For anyone in the money markets the last month or so has been a devastating one. I've been reading a bit about the way this whole thing started, with the bad debts in the USA and how this is now flowing on to the rest of the world. The biggest thing that irks me is the lack of responsibility being taken by people.

Take the people at the bottom line of things - those people who took out mortgages for homes that they could never effectively repay. Yes, during the first 6 or 12 months when they were paying 1% interest back they could afford it. When the honeymoon was over and their mortgage repayments became what they should be - well then they were screwed and many choose to walk away on their bad debts. Accordingly, the over-priced homes they had bought were then sold for less than the purchase price, so the debt wasn't covered by it and the lenders had to take a write off. Consider the massive inflation in home prices that was caused by all these cheap mortgages and people paying far more than a home was worth. It turns out this is a widespread thing, and it's happening in Australia too.

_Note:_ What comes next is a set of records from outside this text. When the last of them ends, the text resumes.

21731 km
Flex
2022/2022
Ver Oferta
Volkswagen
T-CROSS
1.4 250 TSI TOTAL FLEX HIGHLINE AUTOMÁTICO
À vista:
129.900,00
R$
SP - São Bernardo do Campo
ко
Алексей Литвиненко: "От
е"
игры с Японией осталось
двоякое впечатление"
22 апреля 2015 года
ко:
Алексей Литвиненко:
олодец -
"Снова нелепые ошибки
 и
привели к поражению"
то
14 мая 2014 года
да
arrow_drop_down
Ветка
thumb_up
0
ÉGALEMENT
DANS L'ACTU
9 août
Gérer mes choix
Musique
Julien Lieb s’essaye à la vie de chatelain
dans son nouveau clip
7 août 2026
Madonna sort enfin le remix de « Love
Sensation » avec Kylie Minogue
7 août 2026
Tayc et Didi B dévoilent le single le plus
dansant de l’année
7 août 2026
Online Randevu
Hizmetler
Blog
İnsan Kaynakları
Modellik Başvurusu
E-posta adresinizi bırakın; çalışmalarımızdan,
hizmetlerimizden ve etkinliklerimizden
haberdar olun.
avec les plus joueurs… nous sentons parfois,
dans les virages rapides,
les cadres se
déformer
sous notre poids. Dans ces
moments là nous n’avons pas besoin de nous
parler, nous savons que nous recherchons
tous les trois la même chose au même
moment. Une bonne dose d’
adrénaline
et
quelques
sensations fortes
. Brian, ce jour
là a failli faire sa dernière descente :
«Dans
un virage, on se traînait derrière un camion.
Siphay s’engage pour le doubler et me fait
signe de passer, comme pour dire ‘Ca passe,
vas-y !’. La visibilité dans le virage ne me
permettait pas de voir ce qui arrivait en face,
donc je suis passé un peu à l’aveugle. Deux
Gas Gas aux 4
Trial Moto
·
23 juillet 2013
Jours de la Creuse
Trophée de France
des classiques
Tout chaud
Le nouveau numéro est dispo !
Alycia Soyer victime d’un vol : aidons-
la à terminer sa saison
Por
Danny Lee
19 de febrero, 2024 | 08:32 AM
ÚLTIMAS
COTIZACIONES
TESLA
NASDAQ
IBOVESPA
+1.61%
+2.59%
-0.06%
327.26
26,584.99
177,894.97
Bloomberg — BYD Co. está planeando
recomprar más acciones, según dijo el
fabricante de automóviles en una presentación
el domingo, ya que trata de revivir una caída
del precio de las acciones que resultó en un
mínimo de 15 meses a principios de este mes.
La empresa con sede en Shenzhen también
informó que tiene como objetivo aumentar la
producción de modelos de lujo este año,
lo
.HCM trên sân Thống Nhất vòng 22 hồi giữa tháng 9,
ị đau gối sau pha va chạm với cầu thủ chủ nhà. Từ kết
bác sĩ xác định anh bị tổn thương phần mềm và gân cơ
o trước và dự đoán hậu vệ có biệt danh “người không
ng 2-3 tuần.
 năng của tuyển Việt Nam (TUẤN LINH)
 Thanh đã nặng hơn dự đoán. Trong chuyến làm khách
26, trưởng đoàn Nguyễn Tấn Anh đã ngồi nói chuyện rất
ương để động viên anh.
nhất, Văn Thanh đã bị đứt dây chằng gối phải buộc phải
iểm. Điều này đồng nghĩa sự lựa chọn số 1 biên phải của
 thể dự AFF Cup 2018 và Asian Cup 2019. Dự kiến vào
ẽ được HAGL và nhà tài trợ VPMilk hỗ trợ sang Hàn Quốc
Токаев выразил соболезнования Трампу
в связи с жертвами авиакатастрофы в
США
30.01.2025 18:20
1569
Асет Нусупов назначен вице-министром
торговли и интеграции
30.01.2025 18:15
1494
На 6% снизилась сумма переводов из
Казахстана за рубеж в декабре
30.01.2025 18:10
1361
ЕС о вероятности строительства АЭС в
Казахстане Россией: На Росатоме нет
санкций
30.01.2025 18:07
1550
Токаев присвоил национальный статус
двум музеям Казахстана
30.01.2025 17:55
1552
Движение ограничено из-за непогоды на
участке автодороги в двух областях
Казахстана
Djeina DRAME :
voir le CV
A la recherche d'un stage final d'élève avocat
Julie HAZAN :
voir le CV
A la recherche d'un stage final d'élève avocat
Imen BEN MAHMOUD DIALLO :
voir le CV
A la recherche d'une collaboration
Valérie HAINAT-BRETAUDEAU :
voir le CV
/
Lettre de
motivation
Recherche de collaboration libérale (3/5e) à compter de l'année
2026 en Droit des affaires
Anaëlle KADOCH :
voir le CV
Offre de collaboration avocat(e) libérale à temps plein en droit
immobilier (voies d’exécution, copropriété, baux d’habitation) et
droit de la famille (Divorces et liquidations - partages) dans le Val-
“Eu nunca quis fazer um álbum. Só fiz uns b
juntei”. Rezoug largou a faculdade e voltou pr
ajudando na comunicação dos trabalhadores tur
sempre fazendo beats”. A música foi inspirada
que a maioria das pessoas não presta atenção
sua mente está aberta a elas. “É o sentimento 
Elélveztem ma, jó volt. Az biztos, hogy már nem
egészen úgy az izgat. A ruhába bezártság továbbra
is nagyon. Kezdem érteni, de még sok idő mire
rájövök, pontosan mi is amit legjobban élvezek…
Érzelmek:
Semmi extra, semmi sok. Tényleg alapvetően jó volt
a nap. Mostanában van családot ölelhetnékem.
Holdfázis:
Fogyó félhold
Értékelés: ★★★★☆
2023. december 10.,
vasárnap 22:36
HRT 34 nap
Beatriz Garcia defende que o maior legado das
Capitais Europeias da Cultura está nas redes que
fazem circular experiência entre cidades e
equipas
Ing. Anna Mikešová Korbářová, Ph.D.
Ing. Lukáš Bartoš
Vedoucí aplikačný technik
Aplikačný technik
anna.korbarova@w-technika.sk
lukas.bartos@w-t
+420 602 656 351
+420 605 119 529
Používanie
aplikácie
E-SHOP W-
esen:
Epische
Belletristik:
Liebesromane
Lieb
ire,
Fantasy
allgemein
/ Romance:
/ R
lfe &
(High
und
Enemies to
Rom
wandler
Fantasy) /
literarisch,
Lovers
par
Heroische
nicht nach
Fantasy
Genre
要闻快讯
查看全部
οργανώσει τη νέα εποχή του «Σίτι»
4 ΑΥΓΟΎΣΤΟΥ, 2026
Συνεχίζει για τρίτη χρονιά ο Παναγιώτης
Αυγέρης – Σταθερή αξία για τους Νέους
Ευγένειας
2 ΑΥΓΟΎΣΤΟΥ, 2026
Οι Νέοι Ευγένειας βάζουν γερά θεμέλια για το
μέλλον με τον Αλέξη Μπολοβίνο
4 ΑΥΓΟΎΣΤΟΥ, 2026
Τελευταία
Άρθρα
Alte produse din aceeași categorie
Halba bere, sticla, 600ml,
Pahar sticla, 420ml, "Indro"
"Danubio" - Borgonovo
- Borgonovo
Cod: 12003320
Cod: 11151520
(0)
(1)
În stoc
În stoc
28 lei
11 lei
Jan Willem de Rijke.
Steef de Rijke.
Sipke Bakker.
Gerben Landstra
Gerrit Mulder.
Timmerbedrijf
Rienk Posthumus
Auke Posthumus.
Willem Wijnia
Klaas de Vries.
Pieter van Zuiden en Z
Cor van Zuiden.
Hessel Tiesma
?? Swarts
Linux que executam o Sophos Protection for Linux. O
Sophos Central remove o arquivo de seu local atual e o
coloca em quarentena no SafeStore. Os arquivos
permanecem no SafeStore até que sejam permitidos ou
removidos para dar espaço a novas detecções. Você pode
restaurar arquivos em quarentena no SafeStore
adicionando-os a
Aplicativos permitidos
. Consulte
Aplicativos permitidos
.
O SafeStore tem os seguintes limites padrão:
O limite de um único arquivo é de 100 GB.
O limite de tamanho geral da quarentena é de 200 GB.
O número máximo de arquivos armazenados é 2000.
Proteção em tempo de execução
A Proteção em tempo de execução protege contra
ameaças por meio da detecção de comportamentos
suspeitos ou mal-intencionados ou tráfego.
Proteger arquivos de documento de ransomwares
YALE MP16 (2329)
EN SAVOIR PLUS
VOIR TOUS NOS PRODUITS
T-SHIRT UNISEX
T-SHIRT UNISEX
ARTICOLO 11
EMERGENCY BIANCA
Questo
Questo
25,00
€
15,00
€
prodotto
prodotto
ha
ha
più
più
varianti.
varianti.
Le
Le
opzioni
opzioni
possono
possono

Deregulation of the financial sector is probably partly to blame, but the greed of these people in the financial sector is more to blame. It's not about responsible stewardship of people's money - it's about how much they can make and how fast they can do it. The major banks here in Australia are posting record profits. The executives are getting massive bonuses. If the market falls here like it has in the US and the Australian government bails them out that is the worst kind of financial mismanagement that there is. The record profits and bonuses should go back into the banks to keep them solvent. The people's money should be protected - both people with money in the banks and the taxpayers who are being asked to foot the bill (and by and large they're the same people).

In the US no-one is taking responsibility for the fall. Bailing them out only serves to indicate that you can do this sort of thing and get away with it. What a load of shit! It's like murdering someone and walking away with the smoking gun in your hand and a nation of witnesses. The US government should be ashamed of themselves. A cleansing needs to happen - all the bad debt, all the bad operators and all the bad investment groups need to be shutdown. That's the point of letting them crumble. Yes there will be some financial hardship for the people with their money tied up in this but it will pass. The cycle will continue and hopefully, the next loop around will be a better one that before. I've always refused to put money in the stock market. I can't see the pay-back on betting on confidence in companies and really, that's what it is. A company can still make products to a high standard but their share price won't reflect that - it'll go up and down based on the most absurd premises - the company's CEO shagged someone else's missus or something ridiculous. I wish I were joking. 

The worst thing that could have been done was to provide a safety net for the people who have caused the financial melt down in it's current state. They are not being held accountable for their actions and I read recently that in the US they are not even being prosecuted! What the fuck!? Let's just allow them to get off without responsibility. I suppose that's the Bush way. I wonder if it will be the Rudd way as well?